Britons struggling through the ongoing cost-of-living crisis might struggle to understand why more than £750,000 (€880,000) of taxpayers’ money has been handed to an academic research paper on “Comics and Race in Latin America.” But this is simply the tip of the iceberg.
A story is beginning to unfold in the British media about how “tens of millions of pounds” is being given to what GB News’ Patrick Christys described as “pointless woke academic research.” One project on “the Europe that gay porn built” has received particular criticism, although only after it was awarded £841,830 (€981,000)—again, from the taxpayers’ purse.
Funding has been handed down from the non-departmental UK Research and Innovation (UKRI) body of the UK government. Conservative Party ministers allow this to invest £8 billion (€9.33bn) of taxpayers’ money each year.

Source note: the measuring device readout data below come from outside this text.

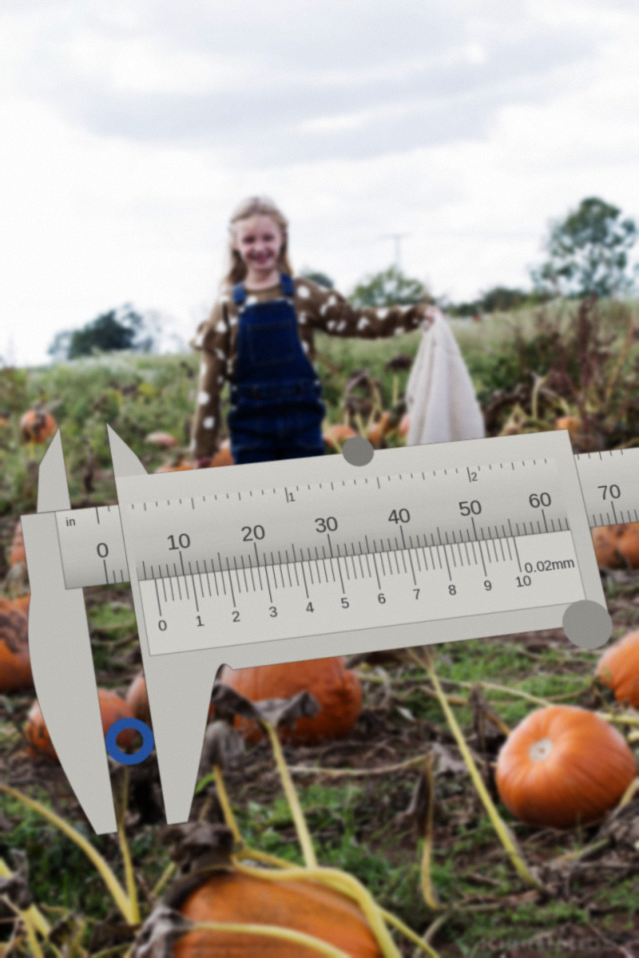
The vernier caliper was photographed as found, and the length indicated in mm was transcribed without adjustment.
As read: 6.2 mm
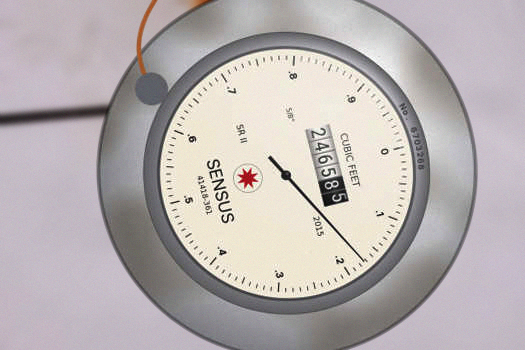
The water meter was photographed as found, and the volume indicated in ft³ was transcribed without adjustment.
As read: 246585.17 ft³
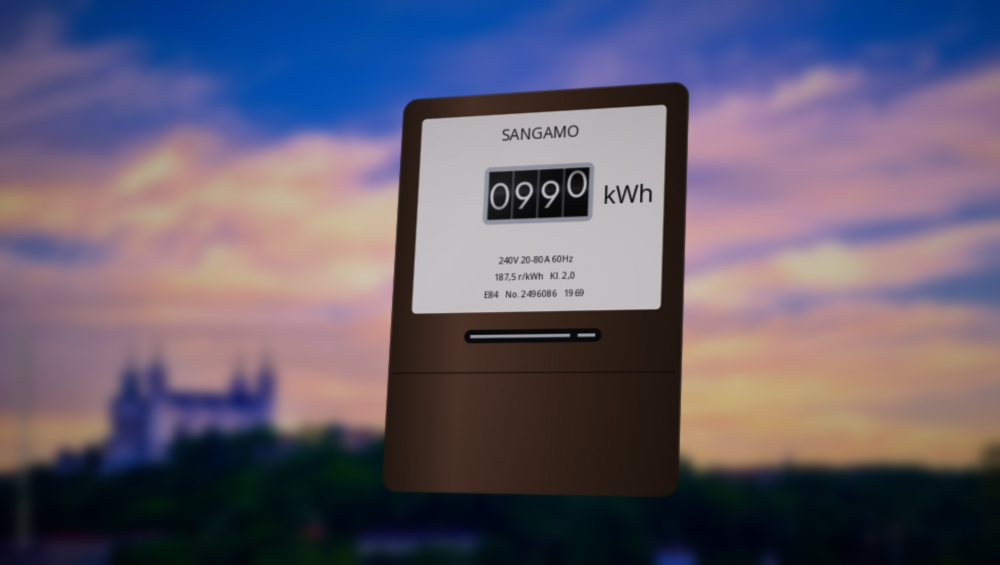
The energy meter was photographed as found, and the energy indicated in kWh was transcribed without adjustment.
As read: 990 kWh
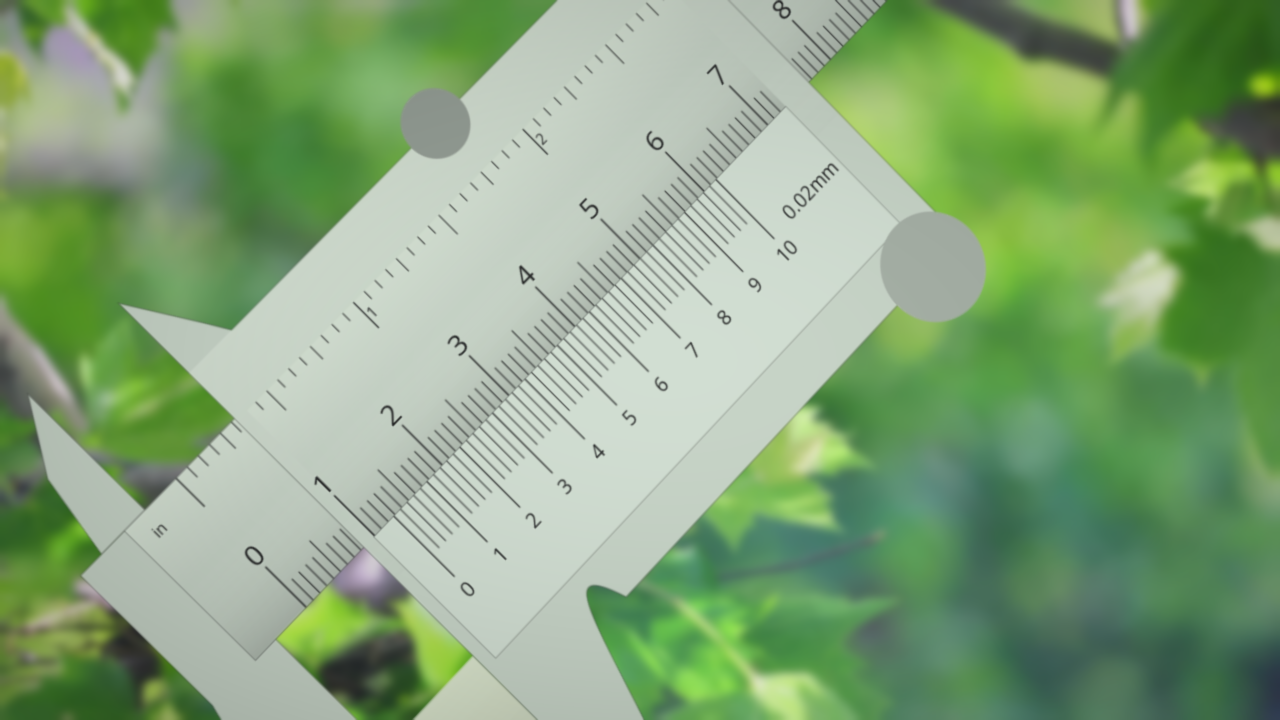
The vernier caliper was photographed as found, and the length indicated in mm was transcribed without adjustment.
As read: 12.8 mm
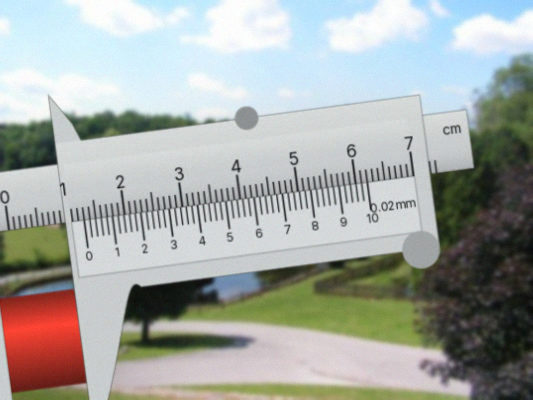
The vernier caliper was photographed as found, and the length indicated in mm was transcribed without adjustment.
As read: 13.0 mm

Journalist Charlotte Gill, who has spent recent weeks researching this area, found that the following research titles had received particularly vast sums of cash:
- Decolonizing South East Asian Sound Archives (£123,470/€144,000)
- Screen Encounters with Britain: What do young Europeans make of Britain and its digital screen culture? (£452,623/€527,900)
- Queer Music, Queer Theory, Queer Music Theory (£177,422/€206,870)
- Trans Performance Now: Glitching cisgenderism (£185,627/€216,400)
Meanwhile, supposed Conservatives are arguing for the old and infirm to be killed in order to save the state some money.
Gill’s full list can be found here. Sharing the titles soon prompted many on the online left to hound her for “stirring up more culture war nonsense.” Richard Bentall, a Psychology Professor at the University of Sheffield, even appeared to compare her work to that of the Nazis and Stalinists, who “tried to dictate what sort of science was acceptable.”
Responding to backlash, Gill wrote:
Think about what I’m doing. I am copying and pasting studies that the taxpayer has funded—with a little commentary. Then look at the vitriol. It’s not normal.
Twitter academics say these studies are *actually* brilliant. But are also apoplectic that they’ve been shared.
Dr. Joanna Williams, who wrote a book titled How Woke Won, recently told The Daily Telegraph that the “UKRI should be using taxpayers’ money to fund academic research, not political activism.” The body itself responded to criticism, insisting that “funding decisions [were] made via rigorous peer review by relevant independent experts across academia and business,” which raises further questions regarding the political makeup of peer review groups.